Валерий Михайлович, всё ещё не выпуская руки Дарьи Андреевны, поднял голову. Перед ним в неясном дрожащем свете смоляной бочки стоял маленький священник, на груди которого тускло поблескивал крест, вероятно, медный. У священника была реденькая мочального цвета бородёнка, но больше ничего нельзя было разобрать. И ничего нельзя было ответить. Это он, Валерий Михайлович, принёс сюда горе, кровь и смерть, и его, Валерия Михайловича, утешают люди, которым он всё это принёс. Валерий Михайлович стоял, держа в руках крепкую грубую руку Дарьи Андреевны и чувствовал, что его нервы начинают, кажется, сдавать.
Положение спас Потапыч.
– Ну, Бог – не Бог, а пока человек жив, человек жив. Вот Валерий Михайлович всё что-то по радио распоряжался. Мало ли какие переделки бывают на свете Божьем?

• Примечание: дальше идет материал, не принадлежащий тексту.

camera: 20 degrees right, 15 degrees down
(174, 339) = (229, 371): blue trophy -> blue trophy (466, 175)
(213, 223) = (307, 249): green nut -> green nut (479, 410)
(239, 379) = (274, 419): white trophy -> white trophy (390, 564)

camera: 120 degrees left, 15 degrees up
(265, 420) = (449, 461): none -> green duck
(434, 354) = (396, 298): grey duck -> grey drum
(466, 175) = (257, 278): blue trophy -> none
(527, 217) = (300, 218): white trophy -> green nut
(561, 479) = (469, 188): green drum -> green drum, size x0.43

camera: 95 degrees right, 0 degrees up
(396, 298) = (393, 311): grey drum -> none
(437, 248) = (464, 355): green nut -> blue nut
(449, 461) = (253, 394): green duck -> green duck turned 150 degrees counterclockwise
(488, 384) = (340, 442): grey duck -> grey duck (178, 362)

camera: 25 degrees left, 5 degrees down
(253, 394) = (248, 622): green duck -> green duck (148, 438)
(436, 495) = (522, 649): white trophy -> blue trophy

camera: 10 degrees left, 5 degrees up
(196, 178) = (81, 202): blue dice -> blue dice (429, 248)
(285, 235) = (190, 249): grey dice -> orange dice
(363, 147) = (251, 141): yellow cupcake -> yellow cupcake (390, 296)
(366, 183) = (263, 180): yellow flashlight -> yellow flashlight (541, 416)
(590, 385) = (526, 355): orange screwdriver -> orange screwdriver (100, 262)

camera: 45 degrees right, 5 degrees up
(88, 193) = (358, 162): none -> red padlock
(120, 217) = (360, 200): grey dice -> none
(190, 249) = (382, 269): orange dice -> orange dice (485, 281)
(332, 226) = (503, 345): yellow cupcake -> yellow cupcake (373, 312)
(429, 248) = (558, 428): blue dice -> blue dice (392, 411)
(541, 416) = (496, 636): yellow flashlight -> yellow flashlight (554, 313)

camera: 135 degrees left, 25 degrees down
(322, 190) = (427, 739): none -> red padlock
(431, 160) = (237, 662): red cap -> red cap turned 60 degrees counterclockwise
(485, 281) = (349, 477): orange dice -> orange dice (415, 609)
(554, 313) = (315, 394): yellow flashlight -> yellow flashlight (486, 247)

Дарья Андреевна обернулась на него, но не сказала ничего. Священник покачал головой:
– Да, безумие перед Господом. Вот и Потапыч болен безумием разума, какой уж там у него есть.
Дуня, всё ещё рыдая, оторвалась от Потапыча и переселилась плакать на шею Валерия Михайловича. Валерий Михайлович продолжал стоять в самом центре этой странной группы и чувствовал, как всё больше и больше что-то сжимается в горле.